The function is not continuous at 0 so the derivative can't be taken. The two sided limit as x > 0 does not exist. As the function is elsewhere linear, its derivative is constant. For x < o it is -1 for x > 0 it is 1.

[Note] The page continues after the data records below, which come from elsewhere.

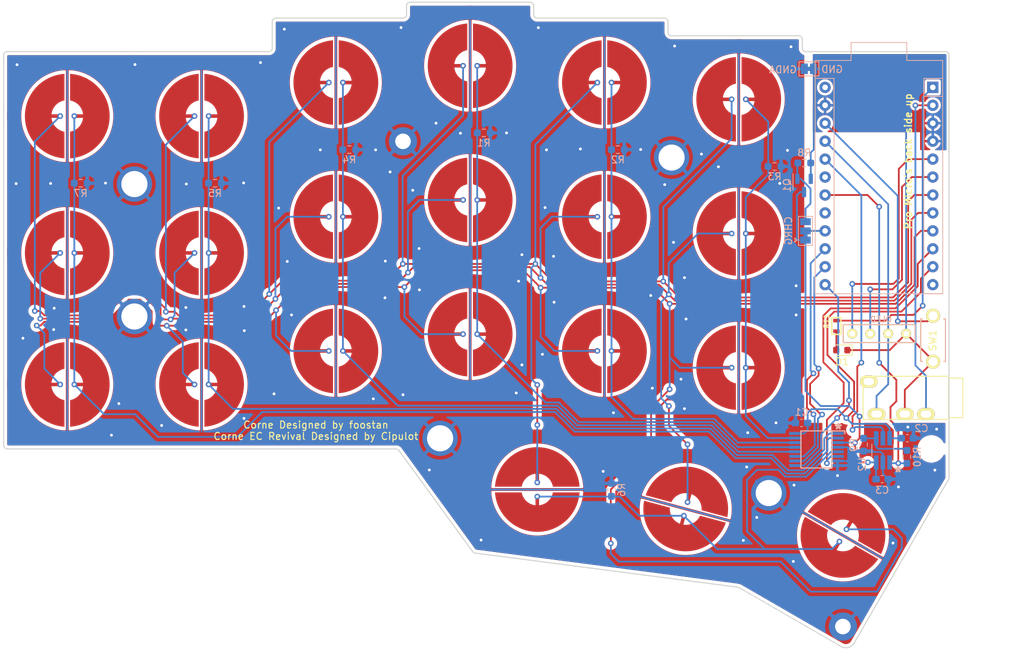
<source format=kicad_pcb>
(kicad_pcb (version 20211014) (generator pcbnew)

  (general
    (thickness 1.6)
  )

  (paper "A4")
  (title_block
    (title "Corne EC Revival")
    (date "2022-01-28")
    (rev "1.0")
    (comment 1 "Copyright © 2021 Cipulot")
    (comment 2 "MIT License")
  )

  (layers
    (0 "F.Cu" signal)
    (31 "B.Cu" signal)
    (32 "B.Adhes" user "B.Adhesive")
    (33 "F.Adhes" user "F.Adhesive")
    (34 "B.Paste" user)
    (35 "F.Paste" user)
    (36 "B.SilkS" user "B.Silkscreen")
    (37 "F.SilkS" user "F.Silkscreen")
    (38 "B.Mask" user)
    (39 "F.Mask" user)
    (40 "Dwgs.User" user "User.Drawings")
    (41 "Cmts.User" user "User.Comments")
    (42 "Eco1.User" user "User.Eco1")
    (43 "Eco2.User" user "User.Eco2")
    (44 "Edge.Cuts" user)
    (45 "Margin" user)
    (46 "B.CrtYd" user "B.Courtyard")
    (47 "F.CrtYd" user "F.Courtyard")
    (48 "B.Fab" user)
    (49 "F.Fab" user)
  )

  (setup
    (pad_to_mask_clearance 0)
    (aux_axis_origin 71.51 42.29)
    (pcbplotparams
      (layerselection 0x00010fc_ffffffff)
      (disableapertmacros false)
      (usegerberextensions false)
      (usegerberattributes false)
      (usegerberadvancedattributes false)
      (creategerberjobfile true)
      (svguseinch false)
      (svgprecision 6)
      (excludeedgelayer true)
      (plotframeref false)
      (viasonmask false)
      (mode 1)
      (useauxorigin false)
      (hpglpennumber 1)
      (hpglpenspeed 20)
      (hpglpendiameter 15.000000)
      (dxfpolygonmode true)
      (dxfimperialunits true)
      (dxfusepcbnewfont true)
      (psnegative false)
      (psa4output false)
      (plotreference true)
      (plotvalue true)
      (plotinvisibletext false)
      (sketchpadsonfab false)
      (subtractmaskfromsilk true)
      (outputformat 1)
      (mirror false)
      (drillshape 0)
      (scaleselection 1)
      (outputdirectory "OG_left")
    )
  )

  (net 0 "")
  (net 1 "GNDA")
  (net 2 "ROW0")
  (net 3 "COL0")
  (net 4 "ROW1")
  (net 5 "ROW2")
  (net 6 "COL1")
  (net 7 "COL2")
  (net 8 "COL4")
  (net 9 "COL5")
  (net 10 "COL6")
  (net 11 "+5V")
  (net 12 "Net-(C3-Pad1)")
  (net 13 "GND")
  (net 14 "Net-(D1-Pad2)")
  (net 15 "SDA")
  (net 16 "SCL")
  (net 17 "Net-(JP1-Pad3)")
  (net 18 "CHARGE_RST")
  (net 19 "Net-(R10-Pad1)")
  (net 20 "ADC")
  (net 21 "LED")
  (net 22 "RESET")
  (net 23 "OPAMP_SHDN")
  (net 24 "DATA")
  (net 25 "COL_EN")
  (net 26 "CSEL2")
  (net 27 "CSEL1")
  (net 28 "CSEL0")
  (net 29 "unconnected-(U3-Pad17)")
  (net 30 "unconnected-(U3-Pad19)")
  (net 31 "unconnected-(U3-Pad12)")
  (net 32 "unconnected-(U3-Pad24)")
  (net 33 "COL3")
  (net 34 "VCC")
  (net 35 "unconnected-(J2-PadA)")

  (footprint "cipulot_parts:OLED_Small" (layer "F.Cu") (at 195.86426 89.5202 180))

  (footprint "cipulot_parts:ecs_pad" (layer "F.Cu") (at 147.5236 111.5962 90))

  (footprint (layer "F.Cu") (at 188.7736 97.3462))

  (footprint "cipulot_parts:MountingHole_3.7mm_Pad_TopBottom" (layer "F.Cu") (at 133.7736 104.3462))

  (footprint "cipulot_parts:ecs_pad" (layer "F.Cu") (at 119.0236 72.9712 180))

  (footprint "cipulot_parts:ecs_pad" (layer "F.Cu") (at 176.0236 94.3462 180))

  (footprint "cipulot_parts:ecs_pad" (layer "F.Cu") (at 100.0236 96.7212 180))

  (footprint "cipulot_parts:MountingHole_3.7mm_Pad_TopBottom" (layer "F.Cu") (at 180.2736 112.0962))

  (footprint "cipulot_parts:ecs_pad" (layer "F.Cu") (at 119.0236 91.9712 180))

  (footprint "cipulot_parts:ecs_pad" (layer "F.Cu") (at 157.0236 53.9712 180))

  (footprint "cipulot_parts:MountingHole_3.7mm_Pad_TopBottom" (layer "F.Cu") (at 166.5236 64.5962))

  (footprint "cipulot_parts:ecs_pad" (layer "F.Cu") (at 138.0236 51.5962 180))

  (footprint "kbd:LEGO_HOLE" (layer "F.Cu") (at 128.5236 62.2962))

  (footprint "cipulot_parts:HOLE_M2" (layer "F.Cu") (at 203.2736 105.8462))

  (footprint "cipulot_parts:ecs_pad" (layer "F.Cu") (at 176.0236 75.3462 180))

  (footprint "cipulot_parts:ecs_pad" (layer "F.Cu") (at 157.0236 91.9712 180))

  (footprint "cipulot_parts:ecs_pad" (layer "F.Cu") (at 100.0236 78.09494 180))

  (footprint "Diode_SMD:D_0603_1608Metric" (layer "F.Cu") (at 190.6042 91.857 180))

  (footprint "cipulot_parts:ecs_pad" (layer "F.Cu") (at 190.7736 118.0962 60))

  (footprint "cipulot_parts:ecs_pad" (layer "F.Cu") (at 176.0236 56.3462 180))

  (footprint "kbd:LEGO_HOLE" (layer "F.Cu") (at 190.7625 131))

  (footprint "cipulot_parts:ecs_pad" (layer "F.Cu") (at 100.0236 58.7212 180))

  (footprint "cipulot_parts:ecs_pad" (layer "F.Cu") (at 138.0236 70.5962 180))

  (footprint "cipulot_parts:R_0603" (layer "F.Cu") (at 189.8422 88.428 -90))

  (footprint "cipulot_parts:ecs_pad" (layer "F.Cu")
    (tedit 621C3267) (tstamp bb7696fd-b22b-49ea-85ba-25a6255a3e85)
    (at 168.5236 114.3462 75)
    (descr " StepUp generated footprint")
    (property "Sheetfile" "corneec.kicad_sch")
    (property "Sheetname" "")
    (path "/5f8366f2-fcb9-4ecb-864e-a2552057df23")
    (attr smd exclude_from_pos_files exclude_from_bom)
    (fp_text reference "SW21" (at -6 -8 75) (layer "F.SilkS") hide
      (effects (font (size 0.8 0.8) (thickness 0.12)))
      (tstamp f3cf6c42-88e0-4369-9d87-1050b3d9dbba)
    )
    (fp_text value "EC_SW" (at -4.9 -5.6 75) (layer "F.SilkS") hide
      (effects (font (size 0.8 0.8) (thickness 0.12)))
      (tstamp ed565417-a12d-4d2e-ac7e-702462c9fb06)
    )
    (fp_text user "${REFERENCE}" (at 0 -2.500001 75) (layer "F.Fab")
      (effects (font (size 0.8 0.8) (thickness 0.12)))
      (tstamp 181e6fb6-4ba4-4e4b-9ad6-e8fd6bef82ee)
    )
    (fp_line (start 7 -7) (end -7 -7) (layer "Dwgs.User") (width 0.12) (tstamp 0dbc23ce-a90a-4181-9311-0dc972721fe4))
    (fp_line (start -7 -9) (end -9 -7) (layer "Dwgs.User") (width 0.12) (tstamp 15bc6c88-f87a-4ad8-994b-236705dd1bbf))
    (fp_line (start 7 9) (end 9 7) (layer "Dwgs.User") (width 0.12) (tstamp 626393aa-07db-4fb1-a79a-5519d812e62f))
    (fp_line (start 7 -9) (end 9 -7) (layer "Dwgs.User") (width 0.12) (tstamp 6423467b-d4e2-4a46-a32e-7f35d976ae10))
    (fp_line (start 9 -2) (end 9 -7) (layer "Dwgs.User") (width 0.12) (tstamp 66becfff-6c72-4445-8813-3e8b109d2d96))
    (fp_line (start 7 7) (end 7 -7) (layer "Dwgs.User") (width 0.12) (tstamp 75a11b59-583e-4a99-95e9-5981e1dd9b99))
    (fp_line (start -9 -7) (end -9 -2) (layer "Dwgs.User") (width 0.12) (tstamp 7766122a-e217-4f29-8550-0cbd8dad4649))
    (fp_line (start -7 -7) (end -7 7) (layer "Dwgs.User") (width 0.12) (tstamp 7a3ce6f4-7eb5-453a-b479-e95deb533d24))
    (fp_line (start 9 -2) (end 9 2) (layer "Dwgs.User") (width 0.12) (tstamp 7c079cdd-5d2f-499f-8c5b-280d901e425e))
    (fp_line (start -9 2) (end -9 7) (layer "Dwgs.User") (width 0.12) (tstamp 94dcc620-a87a-403e-b579-f56fb04fc4df))
    (fp_line (start 9 7) (end 9 2) (layer "Dwgs.User") (width 0.12) (tstamp a5457e54-e9f2-4463-b470-8aebf844603f))
    (fp_line (start 7 -9) (end -7 -9) (layer "Dwgs.User") (width 0.12) (tstamp b79477c8-61ba-499c-ab41-7e44ba9a94e0))
    (fp_line (start -9 7) (end -7 9) (layer "Dwgs.User") (width 0.12) (tstamp c8a6ef24-41a3-4487-8172-55daa3308719))
    (fp_line (start -9 -2) (end -9 2) (layer "Dwgs.User") (width 0.12) (tstamp c8caf12c-788c-4457-ab8a-0644ce663cb0))
    (fp_line (start -7 7) (end 7 7) (layer "Dwgs.User") (width 0.12) (tstamp e33ea362-e3da-44be-9274-18045696cf3d))
    (fp_line (start -7 9) (end 7 9) (layer "Dwgs.User") (width 0.12) (tstamp fb634643-e942-42b1-a720-7e0879e35b96))
    (fp_arc (start 9 2) (mid 7 -0.000001) (end 9 -2) (layer "Dwgs.User") (width 0.12) (tstamp 16562ae1-eac3-47a8-aa55-1ca043ab282c))
    (fp_arc (start -9 -2) (mid -7 0.000001) (end -9 2) (layer "Dwgs.User") (width 0.12) (tstamp 8f838769-4087-48eb-8a89-4ef3953a39fd))
    (fp_arc (star
... [1072030 chars truncated]
</source>
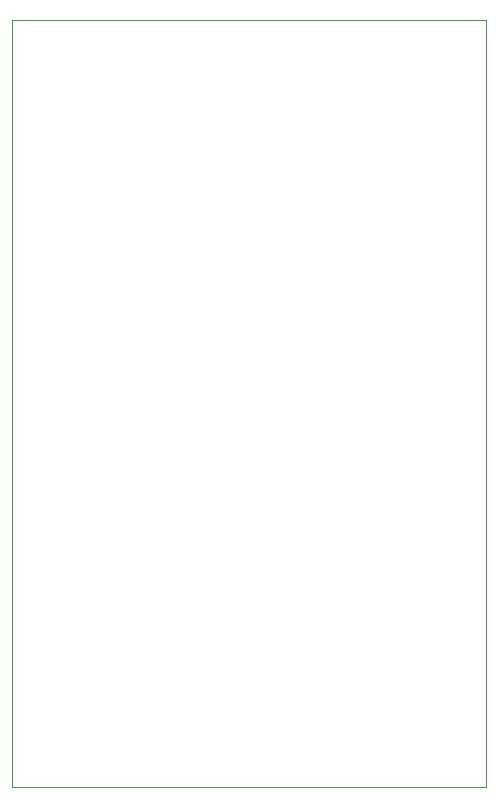
<source format=gbr>
%TF.GenerationSoftware,KiCad,Pcbnew,8.0.8*%
%TF.CreationDate,2025-01-31T12:33:27+11:00*%
%TF.ProjectId,v6_equip_joiner,76365f65-7175-4697-905f-6a6f696e6572,rev?*%
%TF.SameCoordinates,Original*%
%TF.FileFunction,Profile,NP*%
%FSLAX46Y46*%
G04 Gerber Fmt 4.6, Leading zero omitted, Abs format (unit mm)*
G04 Created by KiCad (PCBNEW 8.0.8) date 2025-01-31 12:33:27*
%MOMM*%
%LPD*%
G01*
G04 APERTURE LIST*
%TA.AperFunction,Profile*%
%ADD10C,0.050000*%
%TD*%
G04 APERTURE END LIST*
D10*
X137795000Y-36576000D02*
X177927000Y-36576000D01*
X177927000Y-101500400D01*
X137795000Y-101500400D01*
X137795000Y-36576000D01*
M02*

</source>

the function is continuous but hasn't a derivative because: \[\lim_{x \rightarrow -0}[f(x+\Delta x)-f(x)/\Delta x] \neq \lim_{x \rightarrow +0}[f(x+\Delta x)-f(x)/\Delta x] \] for x<0 we have :\[f(x+\Delta x)-f(x)/\Delta x=[-(x+\Delta x)+x]/\Delta x= -1\] for x>0 we get :\[f(x+\Delta x)-f(x)/\Delta x=[(x+\Delta x)-x]/\Delta x= 1\] so the limit of the difference quotient doesn't exist and so that the derivative at x=0
f(x)=|x| is continuous at x=0: \[f(x ^{-})=\lim_{x \rightarrow 0}\left| x \right|=0\] \[f(x ^{+})=\lim_{x \rightarrow 0}\left| x \right|=0\] |dw:1342611754796:dw| However, \[f \prime(x)\] has a point of jump discontinuity at x=0: \[f \prime(0^{-})=\lim_{x \rightarrow 0}-1=-1\] \[f \prime(0^{+})=\lim_{x \rightarrow 0}1=1\] |dw:1342612014321:dw| at x=0 left hand limit \[\neq \] right-hand limit as Problem Set 1 Question 1D, 3 (d) and (e) demonstrate similar cases.